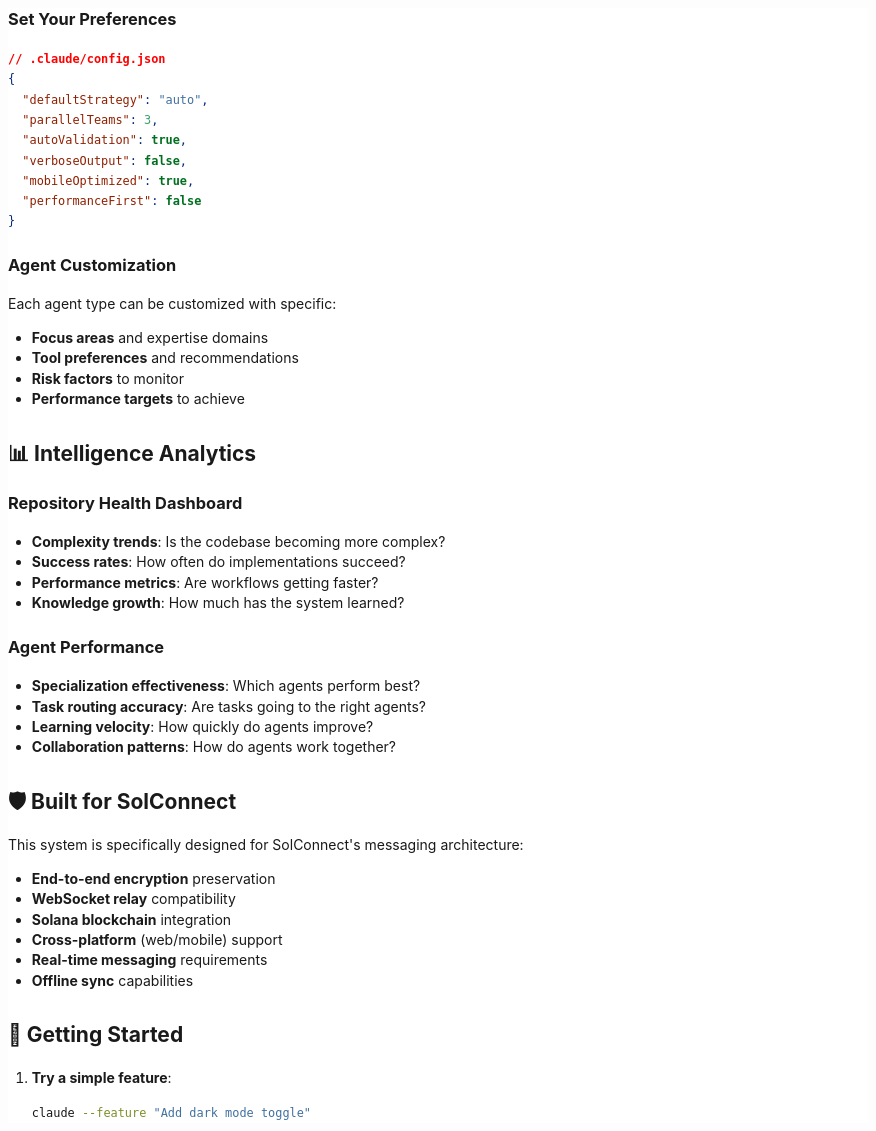 ### Set Your Preferences
```json
// .claude/config.json
{
  "defaultStrategy": "auto",
  "parallelTeams": 3,
  "autoValidation": true,
  "verboseOutput": false,
  "mobileOptimized": true,
  "performanceFirst": false
}
```

### Agent Customization
Each agent type can be customized with specific:
- **Focus areas** and expertise domains
- **Tool preferences** and recommendations  
- **Risk factors** to monitor
- **Performance targets** to achieve

## 📊 Intelligence Analytics

### Repository Health Dashboard
- **Complexity trends**: Is the codebase becoming more complex?
- **Success rates**: How often do implementations succeed?
- **Performance metrics**: Are workflows getting faster?
- **Knowledge growth**: How much has the system learned?

### Agent Performance
- **Specialization effectiveness**: Which agents perform best?
- **Task routing accuracy**: Are tasks going to the right agents?
- **Learning velocity**: How quickly do agents improve?
- **Collaboration patterns**: How do agents work together?

## 🛡️ Built for SolConnect

This system is specifically designed for SolConnect's messaging architecture:

- **End-to-end encryption** preservation
- **WebSocket relay** compatibility  
- **Solana blockchain** integration
- **Cross-platform** (web/mobile) support
- **Real-time messaging** requirements
- **Offline sync** capabilities

## 🚀 Getting Started

1. **Try a simple feature**:
   ```bash
   claude --feature "Add dark mode toggle"
   ```
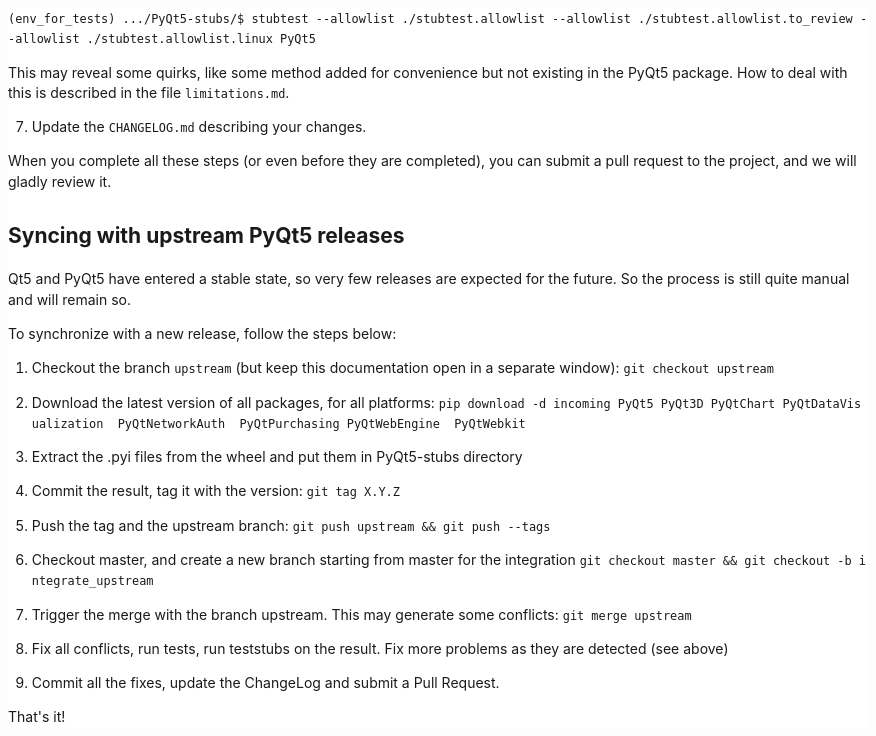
```
(env_for_tests) .../PyQt5-stubs/$ stubtest --allowlist ./stubtest.allowlist --allowlist ./stubtest.allowlist.to_review --allowlist ./stubtest.allowlist.linux PyQt5
```

This may reveal some quirks, like some method added for convenience but not existing in the PyQt5 package. How
to deal with this is described in the file `limitations.md`.
   
7. Update the `CHANGELOG.md` describing your changes.


When you complete all these steps (or even before they are completed), you can submit a pull request to the
project, and we will gladly review it.

## Syncing with upstream PyQt5 releases

Qt5 and PyQt5 have entered a stable state, so very few releases are expected for the future. So the process is still
quite manual and will remain so.

To synchronize with a new release, follow the steps below:

1. Checkout the branch `upstream` (but keep this documentation open in a separate window):
   ```git checkout upstream```
 
2. Download the latest version of all packages, for all platforms:
   ```pip download -d incoming PyQt5 PyQt3D PyQtChart PyQtDataVisualization  PyQtNetworkAuth  PyQtPurchasing PyQtWebEngine  PyQtWebkit```
 
3. Extract the .pyi files from the wheel and put them in PyQt5-stubs directory
4. Commit the result, tag it with the version:
   ```git tag X.Y.Z```
5. Push the tag and the upstream branch: ```git push upstream && git push --tags```
6. Checkout master, and create a new branch starting from master for the integration
   ```git checkout master && git checkout -b integrate_upstream```
7. Trigger the merge with the branch upstream. This may generate some conflicts:
   ```git merge upstream```
8. Fix all conflicts, run tests, run teststubs on the result. Fix more problems as they are detected (see above)
9. Commit all the fixes, update the ChangeLog and submit a Pull Request.

That's it!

########

Work item. Each line above from the one with "- **Tool preferences** and recommendations" up to and including the one with "- **Complexity trends**: Is" must be set down exactly, and no line outside that span may appear.

Task output.
- **Tool preferences** and recommendations  
- **Risk factors** to monitor
- **Performance targets** to achieve

## 📊 Intelligence Analytics

### Repository Health Dashboard
- **Complexity trends**: Is the codebase becoming more complex?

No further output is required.